Should-Read: Ben Thompson: Google’s Search for the Sweet Spot: "What was most striking... was Google CEO Sundar Pichai’s opening... https://stratechery.com/2017/googles-search-for-the-sweet-spot/
...We’re excited by the shift from a mobile-first to an AI-first world. It is not just about applying machine learning in our products, but it’s radically re-thinking how computing should work.... We think we’re in the unique moment in time where we think we can bring the unique combination of AI, and software, and hardware to bring the different perspective to solving problems for users. We’re very confident about our approach here because we’re at the forefront of driving the shifts to AI.
Note that last line: Google’s confidence comes from the Company perspective: artificial intelligence, at least its machine learning manifestation, fits perfectly in Google’s wheelhouse of acting on massive amounts of data. Simply being good at something, though, is not enough: you need the market and value chain fit as well. Indeed, this is why startups often beat incumbents: incumbents have resource advantages, but everything about their company is focused on a solved problem — the one that propelled them from startup to incumbent in the first place....
So how does Google fare? Start with value chains: I actually found the breadth of Google products to be impressive, both proof that my suspicions about hardware being the best way to monetize Google software was correct, and evidence of a real commitment on Google’s part to realizing that opportunity. The idea is straight from Apple’s playbook: monetize software by selling integrated hardware at a healthy margin (products competing directly with Amazon excepted). The breadth is also necessary: for Assistant to reach its potential it is necessary that it be available everywhere, and everywhere happens to hit on both Apple and Amazon’s achilles heel — Apple, the devotion to the phone as the center of everything, and Amazon’s lack of a phone platform of its own.
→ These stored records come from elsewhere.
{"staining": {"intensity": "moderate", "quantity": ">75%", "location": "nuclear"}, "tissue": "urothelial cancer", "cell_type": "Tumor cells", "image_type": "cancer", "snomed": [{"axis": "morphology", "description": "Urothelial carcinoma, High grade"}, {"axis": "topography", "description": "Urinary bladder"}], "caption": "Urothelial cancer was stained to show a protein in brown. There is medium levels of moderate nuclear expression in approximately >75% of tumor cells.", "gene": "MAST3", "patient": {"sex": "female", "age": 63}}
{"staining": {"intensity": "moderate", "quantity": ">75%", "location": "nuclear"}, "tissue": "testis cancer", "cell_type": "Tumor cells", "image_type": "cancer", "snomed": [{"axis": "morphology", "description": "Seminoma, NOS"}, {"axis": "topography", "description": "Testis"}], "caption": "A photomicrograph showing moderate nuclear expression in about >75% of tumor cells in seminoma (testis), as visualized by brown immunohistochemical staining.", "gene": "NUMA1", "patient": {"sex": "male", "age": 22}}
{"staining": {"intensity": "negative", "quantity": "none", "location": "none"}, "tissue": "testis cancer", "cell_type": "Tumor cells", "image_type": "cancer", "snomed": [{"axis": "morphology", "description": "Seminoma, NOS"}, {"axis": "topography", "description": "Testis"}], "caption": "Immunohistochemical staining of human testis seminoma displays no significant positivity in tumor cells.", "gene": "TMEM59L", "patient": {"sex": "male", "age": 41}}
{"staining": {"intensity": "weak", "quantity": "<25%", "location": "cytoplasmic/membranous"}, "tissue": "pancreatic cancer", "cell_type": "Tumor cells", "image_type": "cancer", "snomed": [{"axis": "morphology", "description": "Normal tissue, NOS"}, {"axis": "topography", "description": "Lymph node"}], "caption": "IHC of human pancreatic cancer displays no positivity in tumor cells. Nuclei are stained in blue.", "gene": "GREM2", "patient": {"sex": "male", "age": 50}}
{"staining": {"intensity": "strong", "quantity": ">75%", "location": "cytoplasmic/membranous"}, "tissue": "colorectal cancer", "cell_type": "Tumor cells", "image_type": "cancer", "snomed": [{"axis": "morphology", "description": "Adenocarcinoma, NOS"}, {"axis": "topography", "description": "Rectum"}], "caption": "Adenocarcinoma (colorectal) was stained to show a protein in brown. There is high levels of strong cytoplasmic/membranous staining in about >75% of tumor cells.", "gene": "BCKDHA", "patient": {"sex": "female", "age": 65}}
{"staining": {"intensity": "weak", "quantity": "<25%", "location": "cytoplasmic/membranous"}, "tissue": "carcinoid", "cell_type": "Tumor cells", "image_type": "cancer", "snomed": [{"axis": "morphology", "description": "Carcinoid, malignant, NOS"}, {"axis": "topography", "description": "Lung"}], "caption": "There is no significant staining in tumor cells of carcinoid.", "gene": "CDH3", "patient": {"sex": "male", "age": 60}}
The question, though, is the market, and this is where I appreciate Pichai’s perhaps inadvertent honesty: Google is excited about AI because Google is good at AI; the success of AI as a differentiator, though, depends on whether or not there is a market for it. That remain to be seen. That said, perhaps the most surprising news from yesterday came from an interview Pichai did with The Verge’s Dieter Bohn:
As ambitious as Google is with its own hardware, it’s still a tiny drop in the bucket compared to the company’s online business. Pichai won’t say when we can expect to see hardware sales become a big, broken-out part of its financial calls, outside of saying it’ll definitely happen in the next five years.
That’s no small thing: I have hammered the company repeatedly for its failure to break out different business units, particularly YouTube, so a pledge to disclose hardware sales is significant. It also hints at a deeper commitment: specifically, I wouldn’t be surprised if Google announced dedicated retail stores sooner rather than later. AI may be the future, and Google may be the best at it, but sometimes markets need to be made, not simply seized.